WORK REQUIRED:
When the string "overflow" appears in a line of the records, show the whole line.

STUDY MATERIAL:

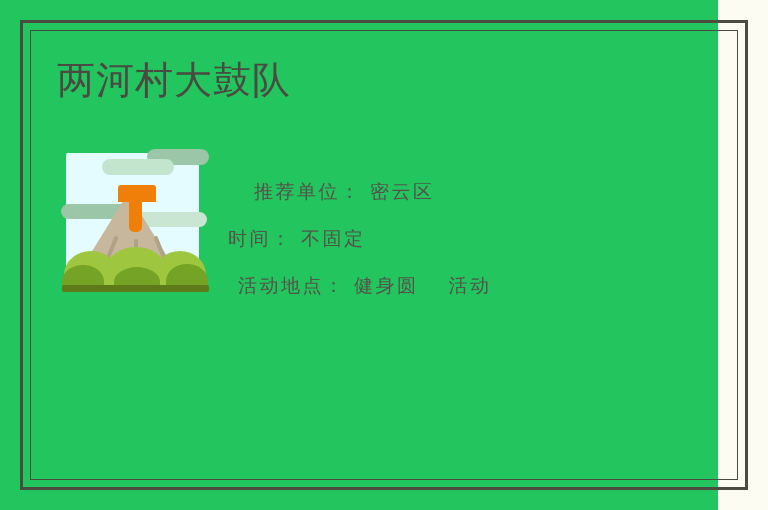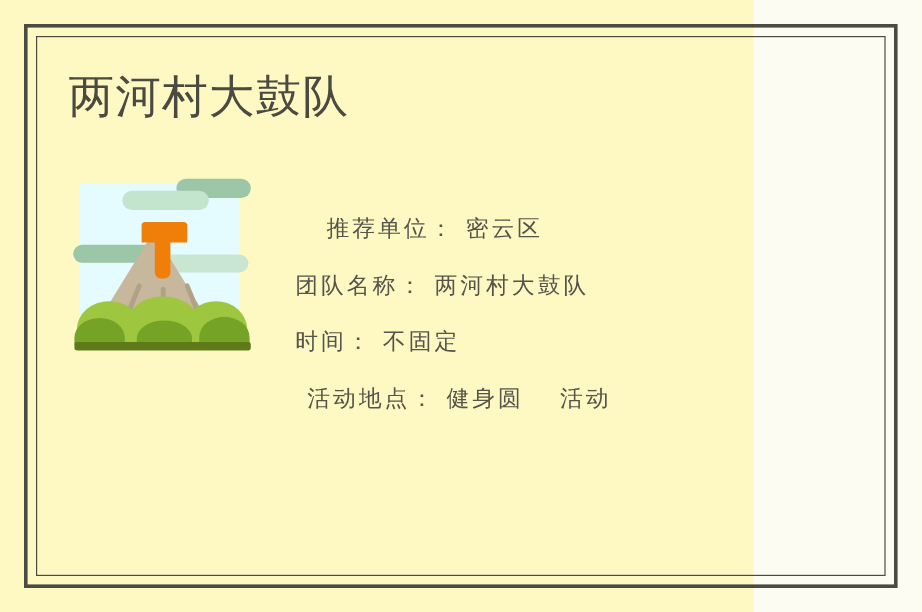--- a/index.html
+++ b/index.html
@@ -16,9 +16,9 @@
 
   #page {
     position: relative;
-    width: 628px;
+    width: 718px;
     height: 510px;
-    background: #fef9c3;
+    background: #22c55e;
   }
 
   

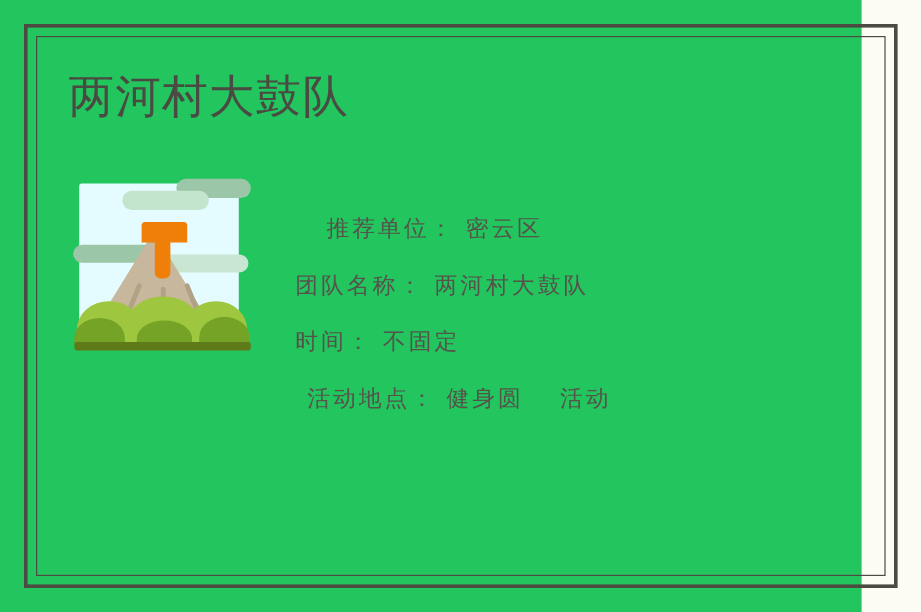--- a/index.html
+++ b/index.html
@@ -170,7 +170,6 @@
     letter-spacing: 2.5px;
     color: #55534a;
     white-space: pre;
-    margin-left: 18px;
   }
   .info-line.indent-1 { padding-left: 26px; }
   .info-line.indent-2 { padding-left: 10px; }

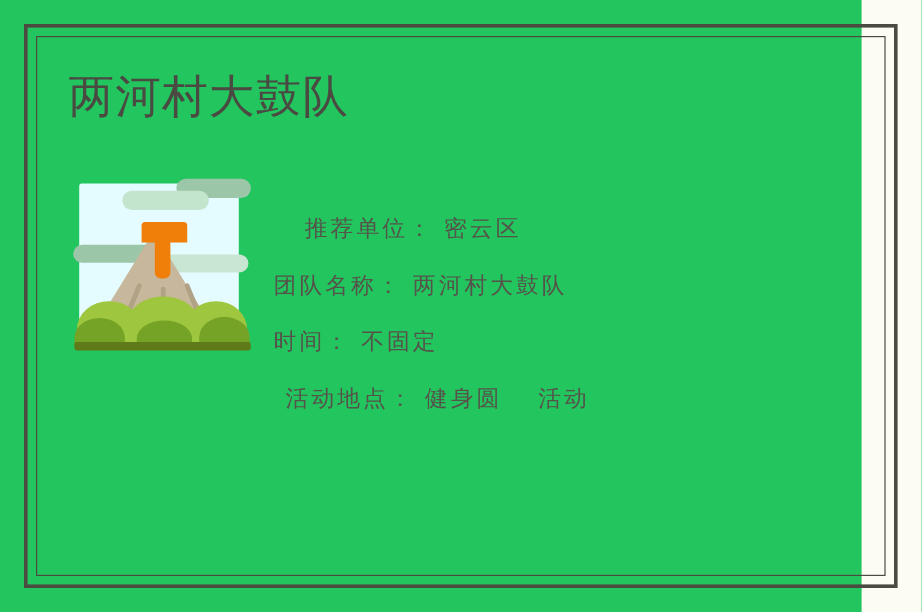--- a/index.html
+++ b/index.html
@@ -207,7 +207,6 @@
 
   <div class="info-block">
     <div class="info-line indent-1">推荐单位： 密云区</div>
-    <div class="info-line">团队名称： 两河村大鼓队</div>
     <div class="info-line">时间： 不固定</div>
     <div class="info-line indent-2">活动地点： 健身圆　 活动</div>
   </div>

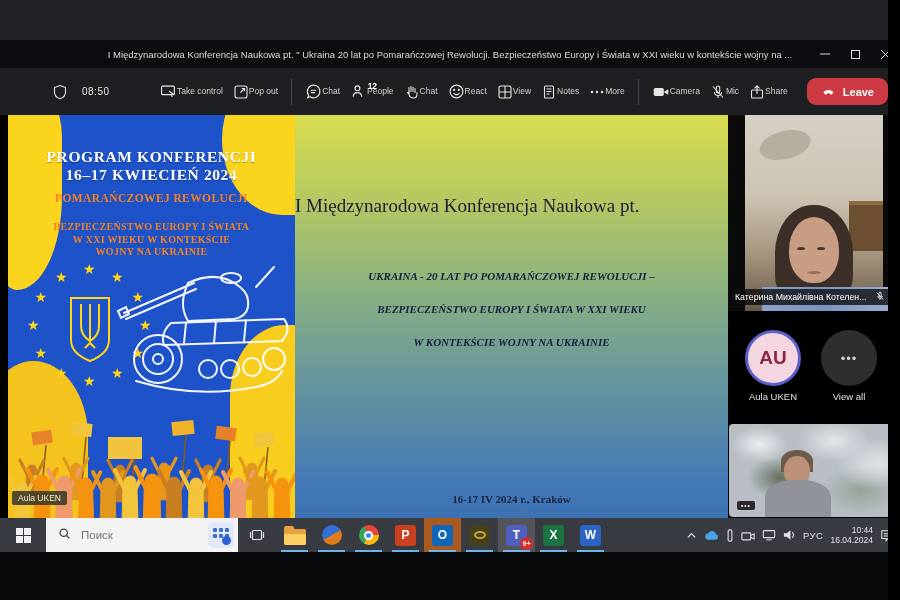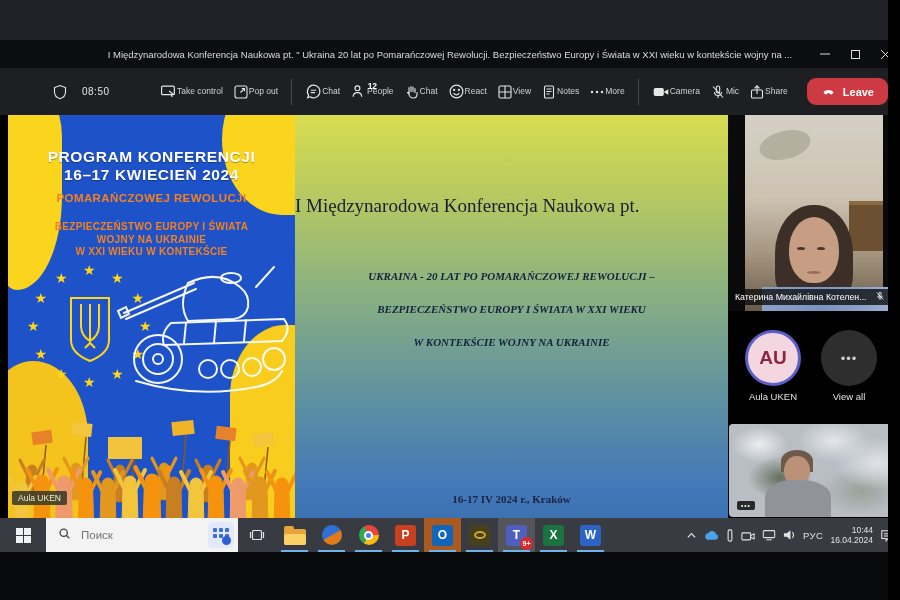--- a/index.html
+++ b/index.html
@@ -37,7 +37,7 @@
   .content{left:0;top:115px;width:900px;height:403px;background:#000;}
 
   
-  .poster{left:8px;top:0;width:287px;height:403px;background:#1d52c8;overflow:hidden;}
+  .poster{left:8px;top:0;width:287px;height:403px;background:#1d52c8;overflow:hidden;font-family:Liberation Serif, serif;}
   .blob{position:absolute;background:#fbd51d;}
   .blob-tl{left:-18px;top:-30px;width:72px;height:205px;border-radius:0 55% 75% 45%/0 30% 55% 40%;}
   .blob-tr{right:-22px;top:-28px;width:95px;height:128px;border-radius:35% 0 25% 70%/45% 0 30% 65%;}

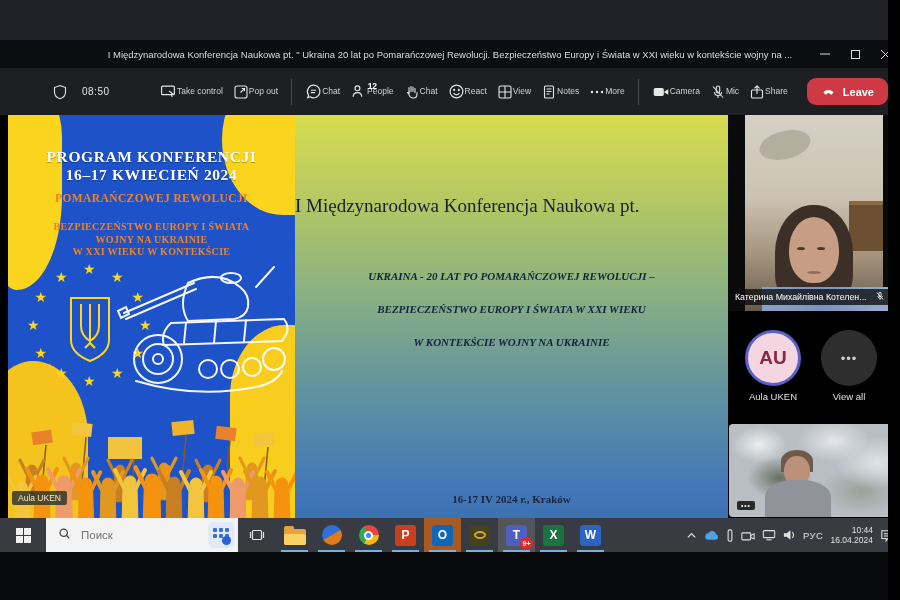--- a/index.html
+++ b/index.html
@@ -334,8 +334,8 @@
       </div>
       <div class="poster-sub2">
         <div>BEZPIECZEŃSTWO EUROPY I ŚWIATA</div>
+        <div>W XXI WIEKU W KONTEKŚCIE</div>
         <div>WOJNY NA UKRAINIE</div>
-        <div>W XXI WIEKU W KONTEKŚCIE</div>
       </div>
 
       <div class="abs" style="left:0;top:0;width:287px;height:403px;">

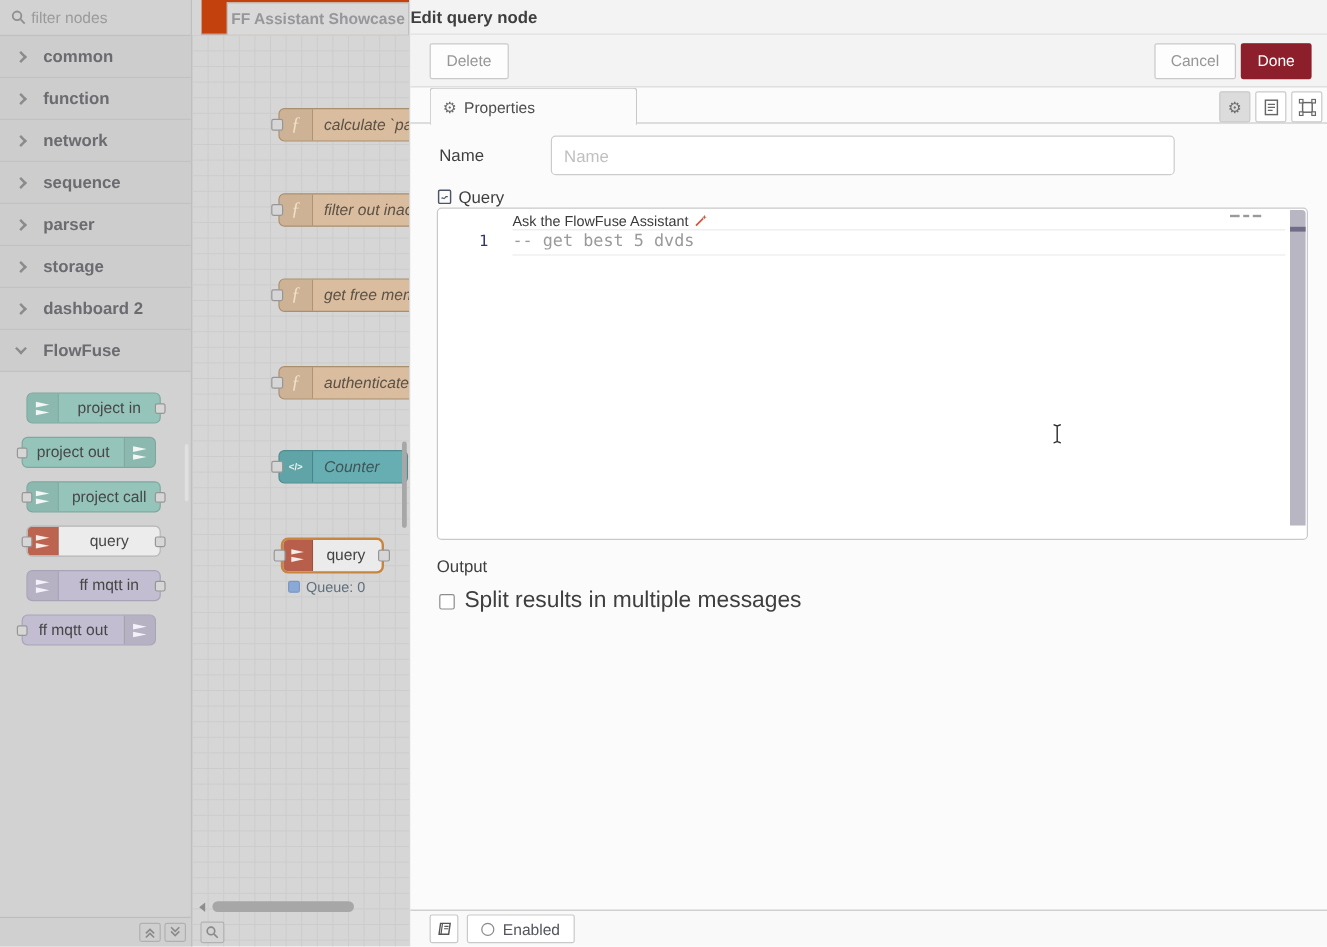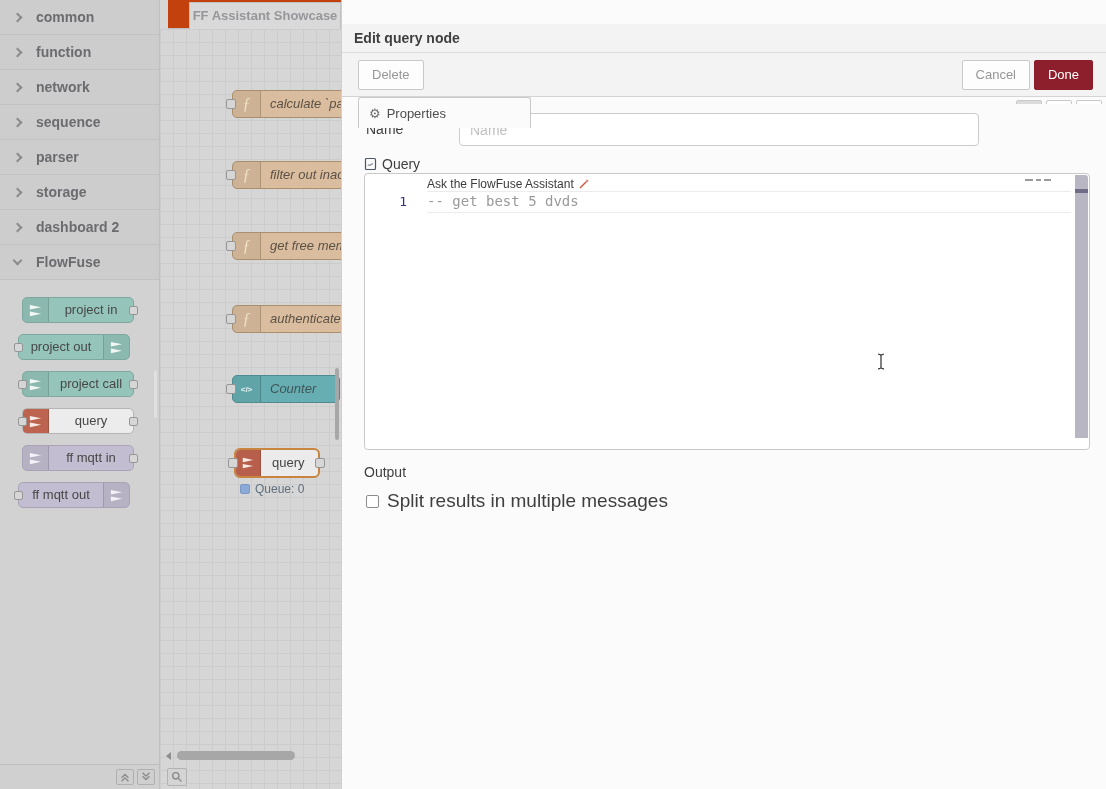--- a/index.html
+++ b/index.html
@@ -106,6 +106,13 @@
 <div id="app">
 
   <div class="palette">
+    <div class="palette-search">
+      <svg class="mag" width="13" height="13" viewBox="0 0 13 13">
+          <circle cx="5.2" cy="5.2" r="3.6" fill="none" stroke="#8f8f8f" stroke-width="1.5"></circle>
+          <line x1="8.2" y1="8.2" x2="11.6" y2="11.6" stroke="#8f8f8f" stroke-width="1.5"></line>
+        </svg>
+      <input placeholder="filter nodes" style="">
+    </div>
 
     <div class="category">
         <i class="chev"></i>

SOLUTION FOR THIS TASK:
-  .poster{left:8px;top:0;width:287px;height:403px;background:#1d52c8;overflow:hidden;}
+  .poster{left:8px;top:0;width:287px;height:403px;background:#1d52c8;overflow:hidden;font-family:Liberation Serif, serif;}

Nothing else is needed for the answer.